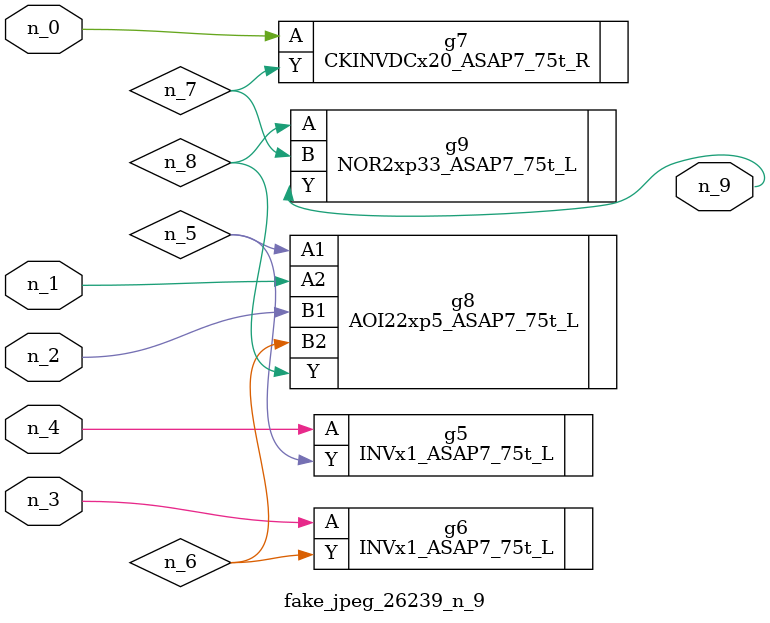
<source format=v>
module fake_jpeg_26239_n_9 (n_3, n_2, n_1, n_0, n_4, n_9);

input n_3;
input n_2;
input n_1;
input n_0;
input n_4;

output n_9;

wire n_8;
wire n_6;
wire n_5;
wire n_7;

INVx1_ASAP7_75t_L g5 ( 
.A(n_4),
.Y(n_5)
);

INVx1_ASAP7_75t_L g6 ( 
.A(n_3),
.Y(n_6)
);

CKINVDCx20_ASAP7_75t_R g7 ( 
.A(n_0),
.Y(n_7)
);

AOI22xp5_ASAP7_75t_L g8 ( 
.A1(n_5),
.A2(n_1),
.B1(n_2),
.B2(n_6),
.Y(n_8)
);

NOR2xp33_ASAP7_75t_L g9 ( 
.A(n_8),
.B(n_7),
.Y(n_9)
);


endmodule
</source>
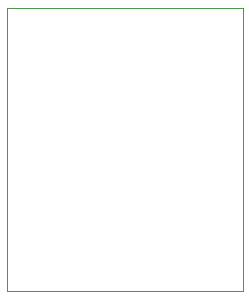
<source format=gbr>
%TF.GenerationSoftware,KiCad,Pcbnew,(6.0.0)*%
%TF.CreationDate,2022-01-16T13:24:38+00:00*%
%TF.ProjectId,RBP-140+,5242502d-3134-4302-9b2e-6b696361645f,rev?*%
%TF.SameCoordinates,Original*%
%TF.FileFunction,Profile,NP*%
%FSLAX46Y46*%
G04 Gerber Fmt 4.6, Leading zero omitted, Abs format (unit mm)*
G04 Created by KiCad (PCBNEW (6.0.0)) date 2022-01-16 13:24:38*
%MOMM*%
%LPD*%
G01*
G04 APERTURE LIST*
%TA.AperFunction,Profile*%
%ADD10C,0.100000*%
%TD*%
G04 APERTURE END LIST*
D10*
X140000000Y-112000000D02*
X160000000Y-112000000D01*
X140000000Y-88000000D02*
X140000000Y-112000000D01*
X160000000Y-88000000D02*
X140000000Y-88000000D01*
X160000000Y-112000000D02*
X160000000Y-88000000D01*
M02*

</source>
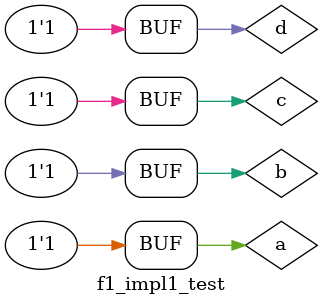
<source format=v>
`timescale 1ns / 1ps


module f1_impl1_test();
    reg     a,b,c,d;
    wire    f1;
    
    f1_impl1 uut(.a(a), .b(b), .c(c), .d(d), .f1(f1));
    
    initial begin
        a=0;    b=0;    c=0;    d=0;    #50;
        a=0;    b=0;    c=0;    d=1;    #50;
        a=0;    b=0;    c=1;    d=0;    #50;
        a=0;    b=0;    c=1;    d=1;    #50;
        a=0;    b=1;    c=0;    d=0;    #50;
        a=0;    b=1;    c=0;    d=1;    #50;
        a=0;    b=1;    c=1;    d=0;    #50;
        a=0;    b=1;    c=1;    d=1;    #50;
        a=1;    b=0;    c=0;    d=0;    #50;
        a=1;    b=0;    c=0;    d=1;    #50;
        a=1;    b=0;    c=1;    d=0;    #50;
        a=1;    b=0;    c=1;    d=1;    #50;
        a=1;    b=1;    c=0;    d=0;    #50;
        a=1;    b=1;    c=0;    d=1;    #50;
        a=1;    b=1;    c=1;    d=0;    #50;
        a=1;    b=1;    c=1;    d=1;    #50;
    end
endmodule

</source>
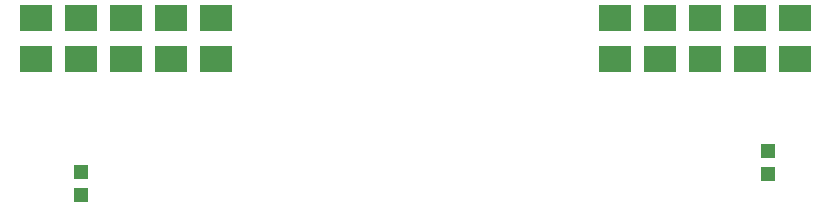
<source format=gbp>
G04 ---------------------------- Layer name :BOTTOM PASTER LAYER*
G04 EasyEDA v5.6.10, Sat, 14 Jul 2018 09:59:27 GMT*
G04 2f10b13e7a714cddaf66bfbe285f99f1*
G04 Gerber Generator version 0.2*
G04 Scale: 100 percent, Rotated: No, Reflected: No *
G04 Dimensions in millimeters *
G04 leading zeros omitted , absolute positions ,3 integer and 3 decimal *
%FSLAX33Y33*%
%MOMM*%
G90*
G71D02*

%ADD24R,1.206500X1.206500*%
%ADD36R,2.700020X2.299995*%

%LPD*%
G54D36*
G01X6351Y28702D03*
G01X6351Y25247D03*
G01X10161Y28702D03*
G01X10161Y25247D03*
G01X13971Y28702D03*
G01X13971Y25247D03*
G01X17781Y28702D03*
G01X17781Y25247D03*
G01X21591Y28702D03*
G01X21591Y25247D03*
G01X55373Y28702D03*
G01X55373Y25247D03*
G01X59183Y28702D03*
G01X59183Y25247D03*
G01X62993Y28702D03*
G01X62993Y25247D03*
G01X66803Y28702D03*
G01X66803Y25247D03*
G01X70613Y28702D03*
G01X70613Y25247D03*
G54D24*
G01X68324Y15495D03*
G01X68324Y17476D03*
G01X10158Y13717D03*
G01X10158Y15698D03*
M00*
M02*

</source>
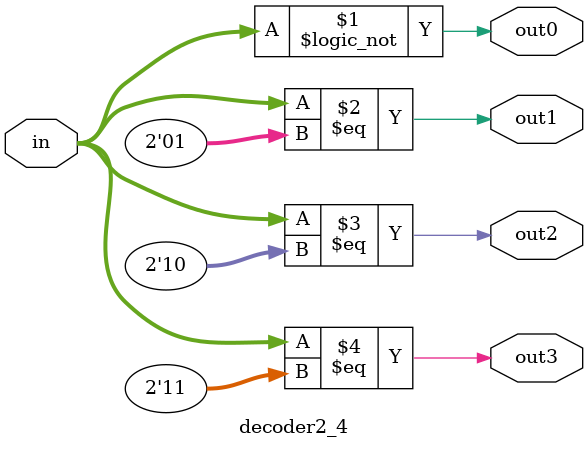
<source format=v>
/*
module decoder2_4 (in, out0, out1, out2, out3);
    input [1:0] in;
    output reg out0, out1, out2, out3;

    always @(in) begin
        out0 = (in == 2'b00);
        out1 = (in == 2'b01);
        out2 = (in == 2'b10);
        out3 = (in == 2'b11);
    end
endmodule
*/

module decoder2_4 (in, out0, out1, out2, out3);
    input [1:0] in;
    output out0, out1, out2, out3;

    assign out0 = (in == 2'b00);
    assign out1 = (in == 2'b01);
    assign out2 = (in == 2'b10);
    assign out3 = (in == 2'b11);
endmodule

</source>
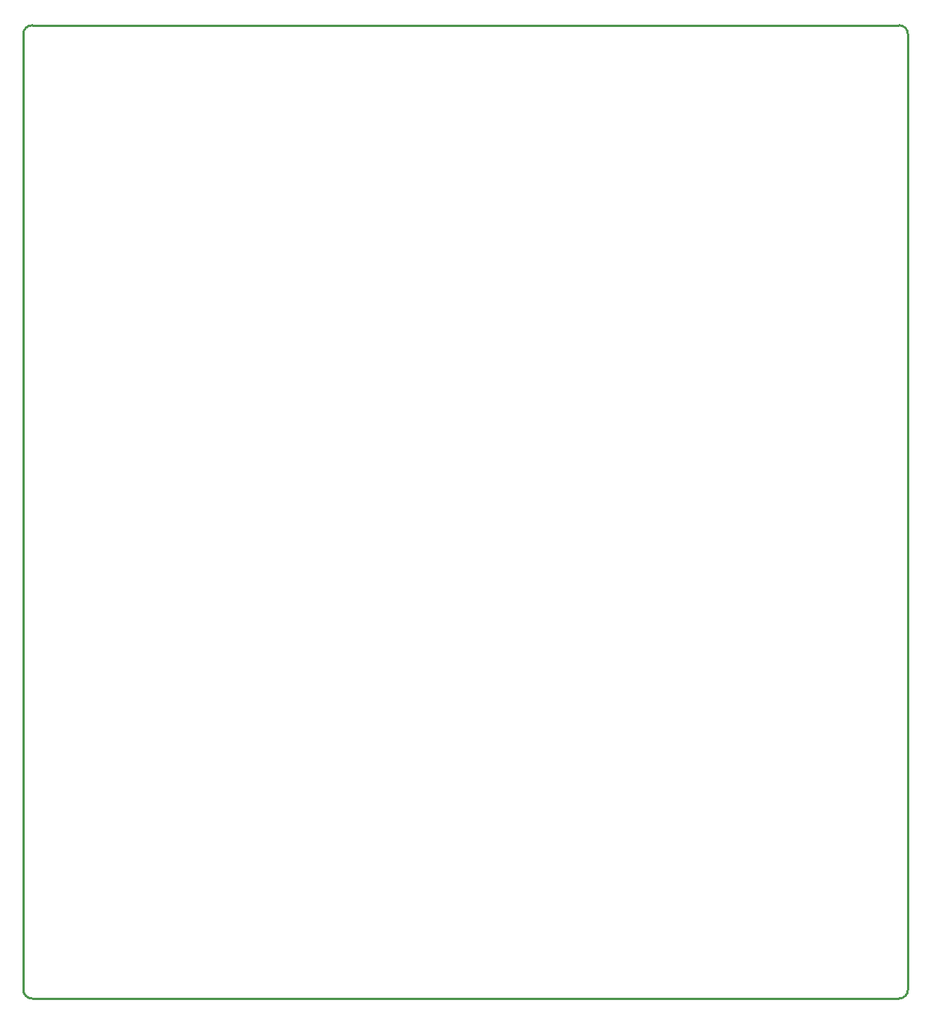
<source format=gko>
G04 Layer: BoardOutline*
G04 EasyEDA v6.4.20.6, 2021-08-16T11:23:07+05:00*
G04 c3a099c2b70d45deafa0669b64b3af86,5b6d1f2078ba48c69a4fdbf02e9f565d,10*
G04 Gerber Generator version 0.2*
G04 Scale: 100 percent, Rotated: No, Reflected: No *
G04 Dimensions in millimeters *
G04 leading zeros omitted , absolute positions ,4 integer and 5 decimal *
%FSLAX45Y45*%
%MOMM*%

%ADD10C,0.2540*%
D10*
X710999Y-19536001D02*
G01*
X710999Y-8735999D01*
X10610999Y-19636000D02*
G01*
X810999Y-19636000D01*
X10710999Y-8735999D02*
G01*
X10710999Y-19536001D01*
X810999Y-8636000D02*
G01*
X10610999Y-8636000D01*
G75*
G01*
X10611000Y-8636000D02*
G02*
X10711000Y-8736000I0J-100000D01*
G75*
G01*
X10711000Y-19536001D02*
G02*
X10611000Y-19636001I-100000J0D01*
G75*
G01*
X810999Y-19636001D02*
G02*
X710999Y-19536001I0J100000D01*
G75*
G01*
X710999Y-8736000D02*
G02*
X810999Y-8636000I100000J0D01*

%LPD*%
M02*

</source>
◆ ◆ ◆ ◆
* Task objective: Only lines with the word "Profile" should be collected from the material.

* Reply to the exercise:
%TF.FileFunction,Profile,NP*%
%TA.AperFunction,Profile*%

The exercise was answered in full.